Obstructive Sleep Apnea May be One of the Reasons Behind Dental Implant Related Complications

It is often said by dental experts that dental implants have an excellent success rate, and a virtually

It is often said by dental experts that dental implants have an excellent success rate, and a virtually infinite clinical life. Despite that, failure of dental implants and their supported prostheses, is not very uncommon. According to a research, 40% of implant failures occur during osseointegration, while the remaining 60% failure cases of implants and their prosthetic complications are observed after the implants have been loaded with a prosthesis[1].

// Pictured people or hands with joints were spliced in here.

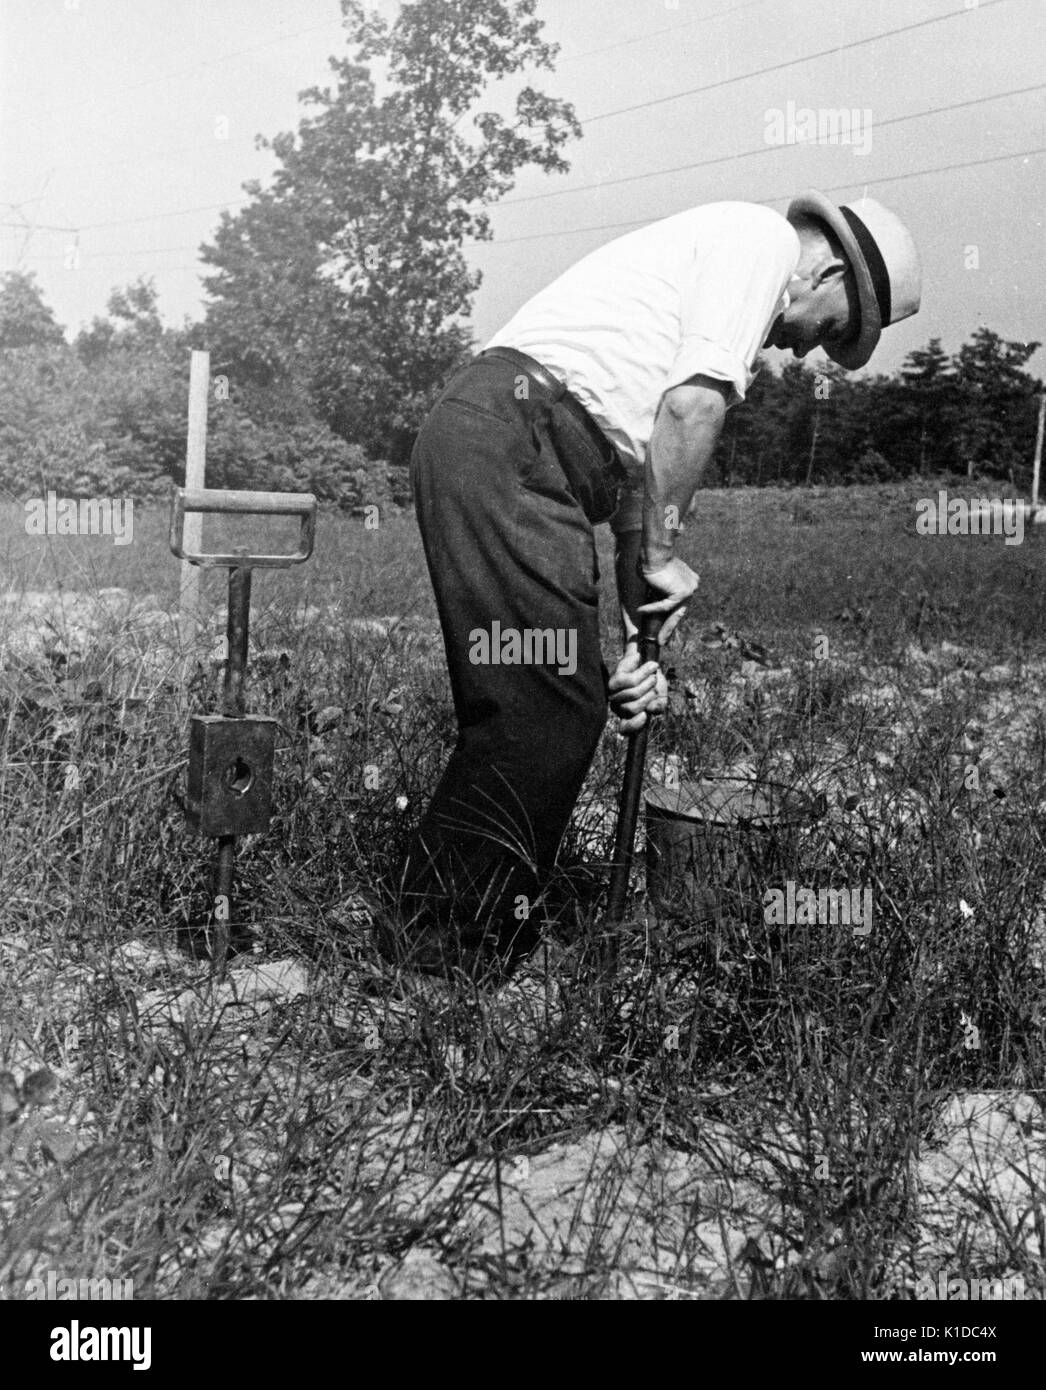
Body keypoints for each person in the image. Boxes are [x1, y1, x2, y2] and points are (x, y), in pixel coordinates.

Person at [381, 189, 921, 980]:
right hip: (513, 438)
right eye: (833, 329)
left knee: (553, 695)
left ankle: (451, 939)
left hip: (530, 451)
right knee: (545, 702)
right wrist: (665, 554)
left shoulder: (719, 270)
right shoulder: (759, 241)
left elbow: (640, 494)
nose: (807, 350)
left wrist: (642, 647)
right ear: (828, 270)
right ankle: (436, 959)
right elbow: (691, 410)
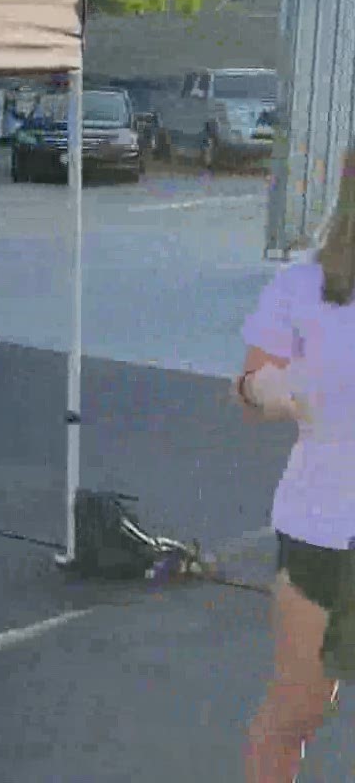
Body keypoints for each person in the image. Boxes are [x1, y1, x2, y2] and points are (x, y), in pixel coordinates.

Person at [237, 146, 355, 783]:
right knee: (300, 708)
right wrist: (269, 389)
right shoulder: (304, 285)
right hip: (321, 528)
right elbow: (250, 382)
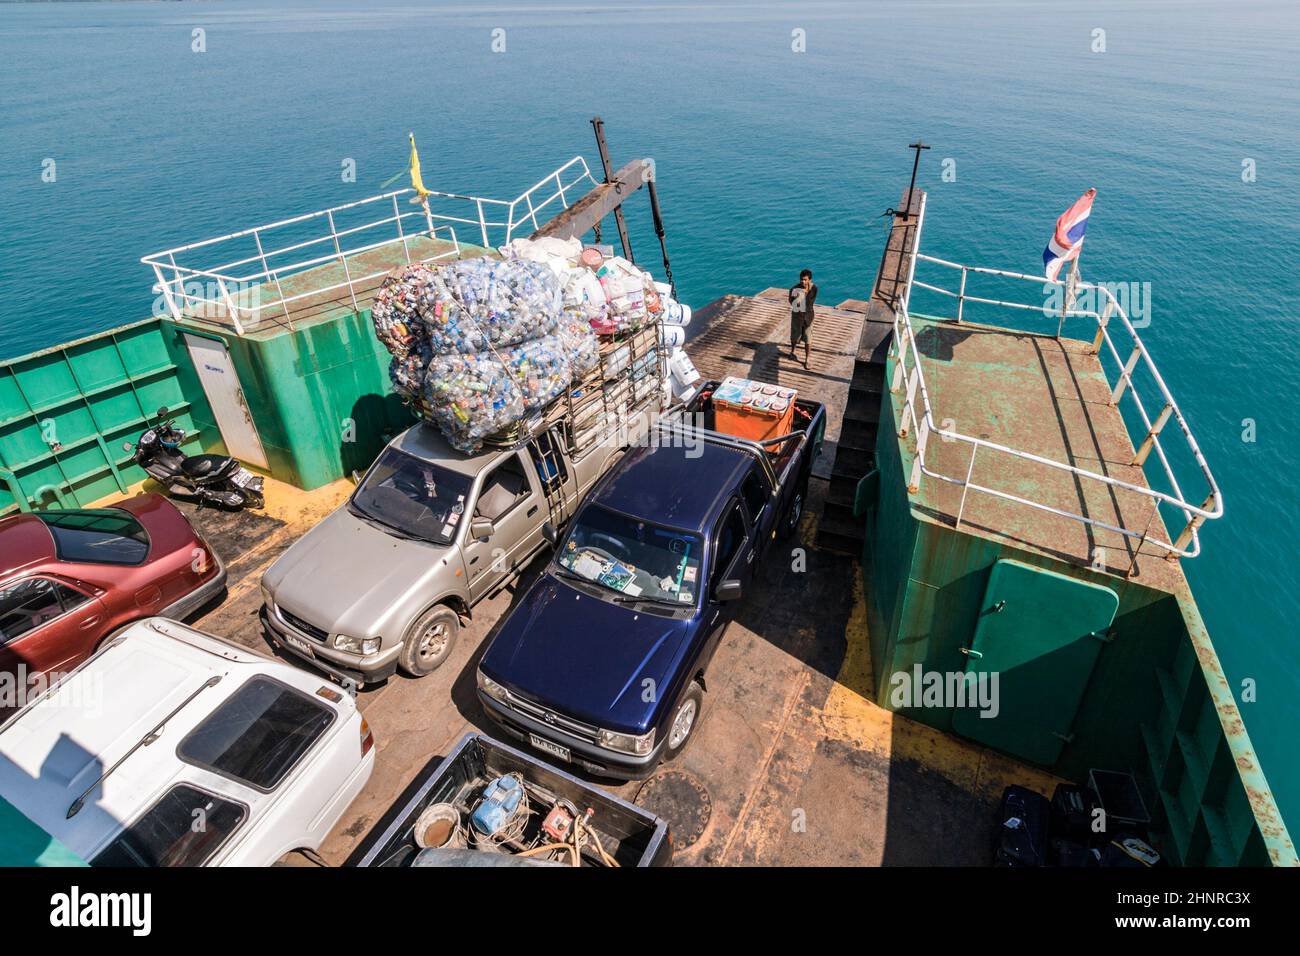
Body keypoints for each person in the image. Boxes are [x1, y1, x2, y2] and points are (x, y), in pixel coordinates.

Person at [788, 269, 817, 365]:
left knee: (808, 339)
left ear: (810, 280)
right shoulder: (794, 289)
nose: (803, 281)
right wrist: (797, 302)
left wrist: (805, 293)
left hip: (808, 317)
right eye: (801, 279)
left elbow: (810, 302)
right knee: (794, 336)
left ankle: (807, 359)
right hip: (797, 316)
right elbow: (791, 301)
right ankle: (792, 351)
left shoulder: (814, 288)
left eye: (805, 280)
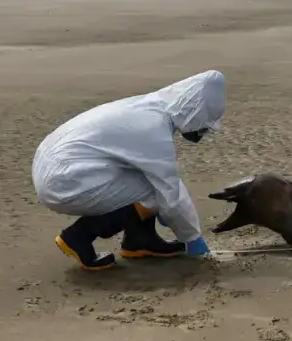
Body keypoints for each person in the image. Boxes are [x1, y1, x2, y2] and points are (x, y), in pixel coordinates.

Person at [31, 70, 225, 270]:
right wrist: (192, 238)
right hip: (63, 181)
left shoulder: (148, 107)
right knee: (157, 190)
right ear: (194, 112)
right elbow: (171, 194)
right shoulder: (154, 129)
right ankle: (78, 236)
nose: (203, 132)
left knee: (146, 177)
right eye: (205, 124)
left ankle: (140, 241)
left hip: (58, 167)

The primary reasons behind failure of implant therapy include failure of osseointegration, and excessive loading of the implants. However, A recent research published in the Journal of Oral Implantology[2] in 2017, has presented another interesting finding regarding the prosthetic complications in dental implants. According to the research, prosthetic complications with implant-supported prostheses can arise in patients who have obstructive sleep apnea.

How Was the Study Performed?

The research was performed on 172 (61 ± 10 years age) patients who were examined for obstructive sleep apnea at sleep disorder units. Among them, all 69 patients who had implant supported prostheses, were included in the study. Simplified respiratory polygraphy was performed on the patients at their homes. In addition, cutaneous pulse oximeter was performed with the help of a finger probe to assess the oxygen saturation of the patients. The recordings were interpreted according to the criteria of Spanish Respiratory Association (a drop in the respiratory signal of more than 90% during a minimum of 10 seconds was recorded as sleep apnea) 

The Results

A total of 16 patients with implants (having a total of 22 prostheses) had 30 cases of prosthetic complications. Among them, 14 events of porcelain fracture, 8 events of implant/screw failure, 3 cases of screw loosening and 5 events of documentation were observed during the course of the study.

The follow-up time for each implant case was 117 ± 90 (range: 10 to 279 months) months. As expected, most cases of implant failure occurred. It took an average of 73 ± 65 months (range: 5 to 272 months) for complications to arise in patients with implant supported prostheses.


[1] Esposito, Marco, et al. “Biological factors contributing to failures of osseointegrated oral implants,(II). Etiopathogenesis.” European journal of oral sciences 106.3 (1998): 721-764.

[2] Anitua, Eduardo, et al. “Frequency of prosthetic complications related to implant-borne prosthesis in a sleep disorder unit.” Journal of Oral Implantology 43.1 (2017): 19-23.